Church aid group condemns Government over refugees



THE CHURCH aid agency Cafod has condemned the British Government’s response to the refugee crisis in a major new report released this week.

In the report, 13 agencies including Cafod, Oxfam and Christian Aid accused the Government of “turning a blind eye to suffering on its doorstep”.

The Government is failing in its responsibility to protect some of the world’s most vulnerable people, they wrote in “Safe Haven”, and its lack of adequate response to the million refugees and migrants who arrived in Europe in 2015 “created a humanitarian crisis on Britain’s doorstep”.

Anne Street, Cafod’s head of humanitarian policy, said on Thursday: “The UK has an obligation to offer a safe haven, to take its fair share of refugees and do all it can to ensure protection for people on the move, whatever their legal status.”

The agencies called for the Government to expand the safe and legal routes to reach protection in the UK, to improve conditions at borders and in transit countries, to ensure access to a fair and humane asylum system as well as to tackle the causes behind forced displacement.

The report was due out in the week that the Immigration Bill received its final reading in the House of Lords.

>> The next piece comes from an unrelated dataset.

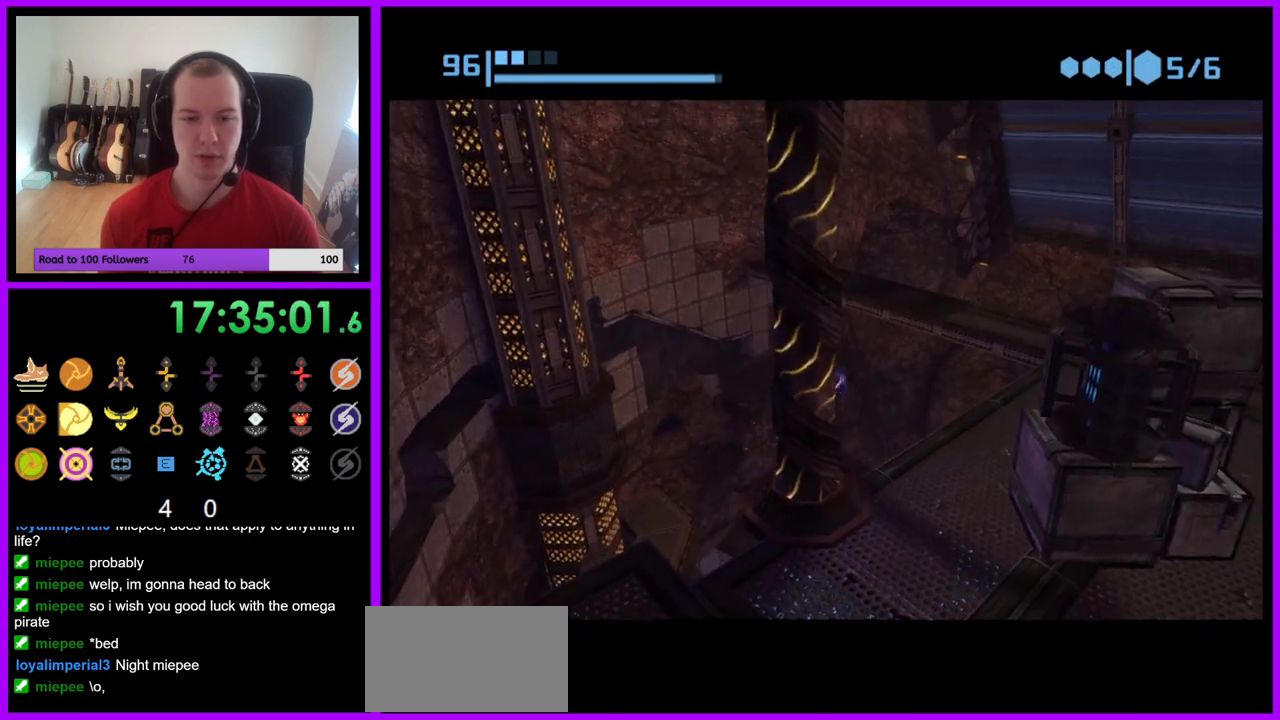
{"buttons": ["R1"], "left_stick": "down", "right_stick": "center", "events": [[183, "left_stick", "right"], [300, "left_stick", "down-right"], [417, "left_stick", "down"]]}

Ahead of that final reading on Tuesday the social action arm of the Catholic Church, Caritas Social Action Network (CSAN), endorsed proposed amendments by the Catholic peer Lord Alton of Liverpool that would allow asylum seekers the right to work in the UK “Catholic Social Teaching recognises the importance of access to work as a basic feature of human dignity,” CSAN said.

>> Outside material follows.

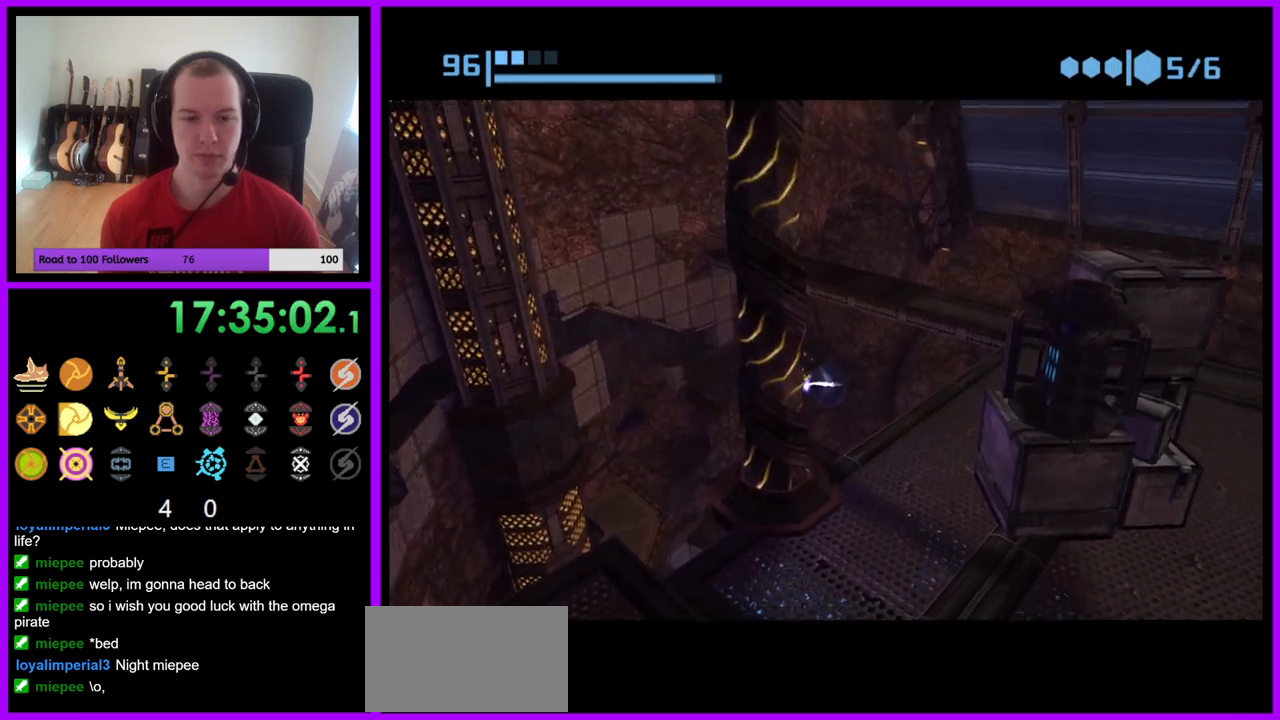
{"buttons": ["R1"], "left_stick": "up", "right_stick": "center", "events": [[17, "left_stick", "down-left"], [150, "left_stick", "left"], [467, "left_stick", "up"]]}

“By denying asylum seekers the opportunity to work we are also denying them the opportunity to contribute towards the UK economy, as well as condemning them and their families to the poverty and destitution that reliance upon existing asylum support levels can often bring,” it added.

CSAN had called on the Catholic community to write to their local MPs and ask them to support the new amendment before the third reading of the bill. Crossbencher Lord Alton said it would end the “enforced workhouse destitution” currently experienced by asylum seekers.

“They are frustrated at being forced to remain idle and survive on benefits,” he said. “How many of us could exist on just over £5 a day while an asylum application was being considered? This is way below the poverty line. Where is the justice and fairness in that?”

At present, asylum seekers are not allowed to work unless they have been waiting for a decision on their case for more than a year.